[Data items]
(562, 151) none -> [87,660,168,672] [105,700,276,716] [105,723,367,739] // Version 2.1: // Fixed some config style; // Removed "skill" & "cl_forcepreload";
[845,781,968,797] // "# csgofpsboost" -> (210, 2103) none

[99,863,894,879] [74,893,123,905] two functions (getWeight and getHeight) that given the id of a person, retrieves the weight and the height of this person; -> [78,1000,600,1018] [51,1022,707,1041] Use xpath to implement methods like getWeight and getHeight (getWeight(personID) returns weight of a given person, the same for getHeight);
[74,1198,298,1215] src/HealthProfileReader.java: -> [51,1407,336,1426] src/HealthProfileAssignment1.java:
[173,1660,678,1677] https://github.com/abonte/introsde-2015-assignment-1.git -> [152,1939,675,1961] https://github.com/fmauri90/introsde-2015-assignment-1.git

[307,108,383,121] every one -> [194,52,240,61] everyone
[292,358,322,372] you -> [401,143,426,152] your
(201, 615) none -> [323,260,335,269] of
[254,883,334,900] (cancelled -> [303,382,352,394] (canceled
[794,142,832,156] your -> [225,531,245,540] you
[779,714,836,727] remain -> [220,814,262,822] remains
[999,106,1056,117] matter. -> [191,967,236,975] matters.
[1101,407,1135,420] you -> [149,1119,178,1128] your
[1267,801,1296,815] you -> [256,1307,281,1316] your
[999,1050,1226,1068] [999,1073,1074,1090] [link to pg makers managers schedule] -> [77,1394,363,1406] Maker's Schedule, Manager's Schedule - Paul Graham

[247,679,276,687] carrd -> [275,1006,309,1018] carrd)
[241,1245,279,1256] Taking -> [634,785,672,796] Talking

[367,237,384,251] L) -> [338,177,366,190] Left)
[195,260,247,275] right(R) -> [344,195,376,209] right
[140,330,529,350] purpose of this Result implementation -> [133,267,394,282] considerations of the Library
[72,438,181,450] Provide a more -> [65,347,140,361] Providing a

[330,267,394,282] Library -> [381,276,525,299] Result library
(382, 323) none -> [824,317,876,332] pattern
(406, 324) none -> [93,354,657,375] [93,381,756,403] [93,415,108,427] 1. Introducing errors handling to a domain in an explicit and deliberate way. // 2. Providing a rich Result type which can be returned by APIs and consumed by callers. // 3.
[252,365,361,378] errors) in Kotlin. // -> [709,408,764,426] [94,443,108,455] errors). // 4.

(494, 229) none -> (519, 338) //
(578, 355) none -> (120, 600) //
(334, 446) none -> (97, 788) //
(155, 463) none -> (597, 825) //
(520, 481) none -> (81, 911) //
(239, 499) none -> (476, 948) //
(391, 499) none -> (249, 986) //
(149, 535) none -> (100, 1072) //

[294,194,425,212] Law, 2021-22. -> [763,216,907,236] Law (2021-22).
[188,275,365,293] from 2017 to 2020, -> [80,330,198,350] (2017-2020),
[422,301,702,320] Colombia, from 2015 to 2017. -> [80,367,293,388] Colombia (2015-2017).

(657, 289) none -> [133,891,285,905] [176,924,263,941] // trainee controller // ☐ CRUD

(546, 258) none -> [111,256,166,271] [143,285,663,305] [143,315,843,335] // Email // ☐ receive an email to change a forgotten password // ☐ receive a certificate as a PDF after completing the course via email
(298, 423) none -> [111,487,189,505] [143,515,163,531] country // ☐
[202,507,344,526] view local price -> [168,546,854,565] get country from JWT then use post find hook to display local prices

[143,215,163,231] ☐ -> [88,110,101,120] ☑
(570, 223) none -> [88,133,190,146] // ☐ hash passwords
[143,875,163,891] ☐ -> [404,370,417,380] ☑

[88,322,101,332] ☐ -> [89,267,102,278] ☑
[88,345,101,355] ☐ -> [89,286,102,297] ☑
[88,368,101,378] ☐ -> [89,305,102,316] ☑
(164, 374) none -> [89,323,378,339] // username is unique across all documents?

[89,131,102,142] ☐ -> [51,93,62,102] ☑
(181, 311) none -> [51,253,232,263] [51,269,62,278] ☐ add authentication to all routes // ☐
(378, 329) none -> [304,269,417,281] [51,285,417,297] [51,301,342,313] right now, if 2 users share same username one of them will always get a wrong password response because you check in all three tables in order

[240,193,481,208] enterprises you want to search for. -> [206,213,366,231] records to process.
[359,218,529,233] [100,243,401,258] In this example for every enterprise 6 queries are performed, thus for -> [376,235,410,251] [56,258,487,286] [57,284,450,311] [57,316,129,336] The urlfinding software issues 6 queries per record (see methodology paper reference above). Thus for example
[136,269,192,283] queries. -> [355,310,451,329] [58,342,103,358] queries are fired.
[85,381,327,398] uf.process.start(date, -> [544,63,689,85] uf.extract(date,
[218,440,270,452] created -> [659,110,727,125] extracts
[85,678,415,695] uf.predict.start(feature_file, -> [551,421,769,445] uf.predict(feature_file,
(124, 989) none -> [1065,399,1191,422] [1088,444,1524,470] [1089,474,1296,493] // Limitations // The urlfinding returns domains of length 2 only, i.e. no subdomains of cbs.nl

**TASK DESCRIPTION**
Give back the records above exactly, limited to the lines between the one holding "[195,260,247,275] right(R) ->" and the one holding "(382, 323) none -> [824,317,876,332] pattern", inclusive.

**WRITTEN REPLY**
[195,260,247,275] right(R) -> [344,195,376,209] right
[140,330,529,350] purpose of this Result implementation -> [133,267,394,282] considerations of the Library
[72,438,181,450] Provide a more -> [65,347,140,361] Providing a

[330,267,394,282] Library -> [381,276,525,299] Result library
(382, 323) none -> [824,317,876,332] pattern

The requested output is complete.